Wolf of Harcourt Street's avatar
Wolf of Harcourt Street
@wolfofharcourtApril 26
Speaking as a former $PTON shareholder I think the Peloton brand has been severely eroded as a result of management actions over the past couple of years. Handling of recalls and third party discounted selling on Amazon being the main architects of this downfall.
Travis Hoium's avatar
Travis Hoium
@travishoiumApril 26Author
@wolfofharcourt The brand has eroded in the eyes of investors or users?
Wolf of Harcourt Street's avatar
Wolf of Harcourt Street
@wolfofharcourtApril 27
@travishoium users, it was once viewed as a premium brand but this is no longer the case
Travis Hoium's avatar
Travis Hoium
@travishoiumApril 27Author
@wolfofharcourt If you thought Peloton would always be a premium brand like it was in 2018, yes that's true. But there's nothing about their subscriber trends (yet) that indicates users are leaving the platform. In other words, users seem happy.

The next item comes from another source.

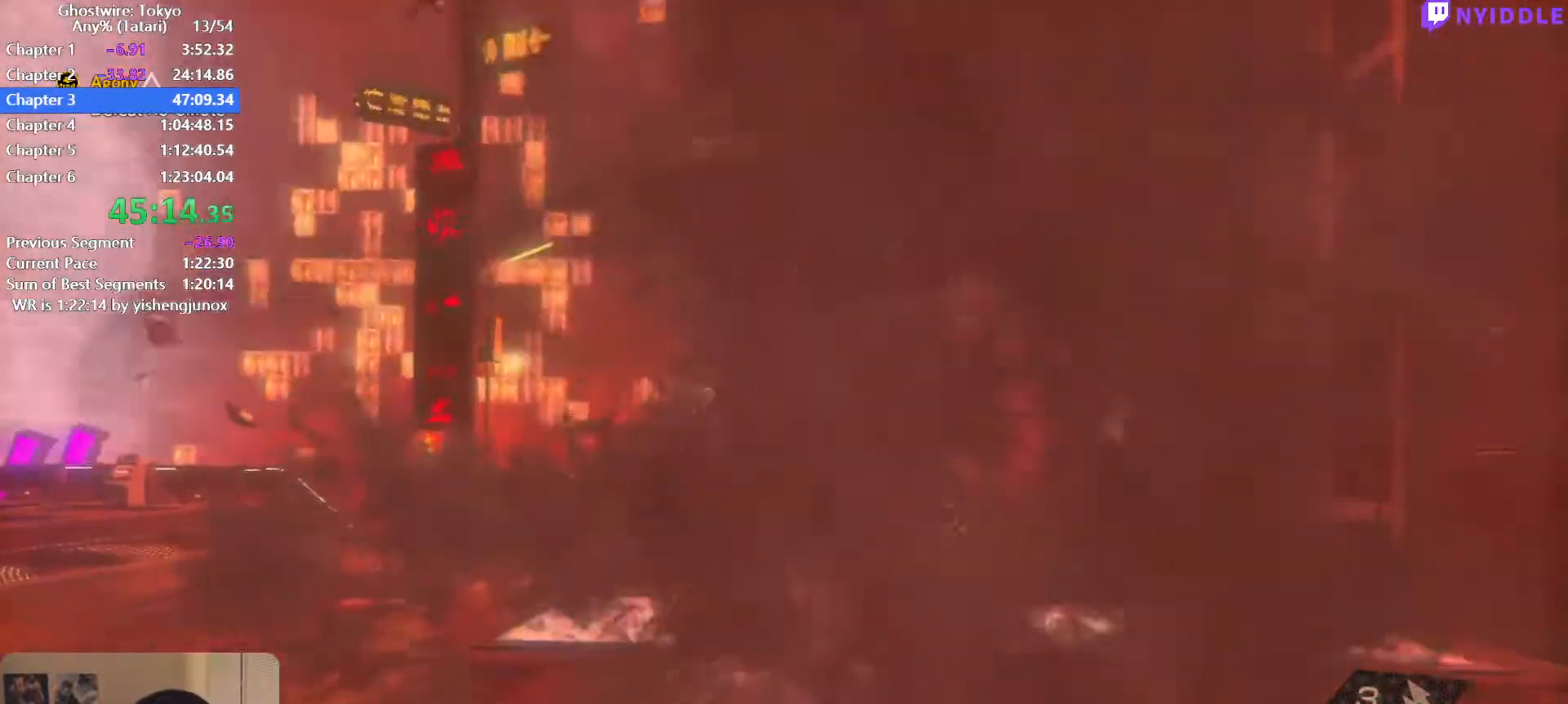
{"keys": ["1"], "mouse": [], "events": [[100, "1", "up"], [150, "1", "down"], [184, "1", "up"], [284, "1", "down"], [384, "1", "up"], [434, "1", "down"]]}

Naturally, Peloton has to be "less premium" to have a bigger user base. But a bigger user base is how it makes money long-term.
Wolf of Harcourt Street's avatar
Wolf of Harcourt Street
@wolfofharcourtApril 28
@travishoium that was my thesis - the Apple of connected fitness. Apple devices are more expensive compared to competitors. This premium brand has not stopped them in any way creating a huge user base.
Joey Hirendernath's avatar
Joey Hirendernath
@joeyhirendernathApril 27
How sustainable is Peloton's growth given the increasing competition in the home fitness market?

I find that there’s so many alternatives to choose from as a customer wanting a fitness subscription - Alo Moves, Nike fitness, Shreddy and Stravva.
Travis Hoium's avatar
Travis Hoium
@travishoiumApril 27Author
@joeyhirendernath That's a good question. I spent a lot of time digging into this and the financial position of a lot of competitors is pretty terrible and their user trends are bad. Beachbody, Soul Cycle, Nautilus, etc are in bad shape and don't have scale. Nike is obviously a different story as is Apple. But I think a lot of these companies will fall away over time.

What stood out to me was Peloton ADDING subscribers as competitors were LOSING subs. That's something.

Strategically, I think streaming TV is a good comparison. Yes, there are 50 streaming services today, but only a couple actually make money. In time, the others will give up/go bankrupt. There's probably only 3-5 meaningful streaming services 5 years from now.

Fitness may be even smaller. There may only be room for 1 winner. That's not certain yet, but I do think it's likely given the impact of SaaS-like economics in this business. If that's right and Peloton is the winner, that's a big business.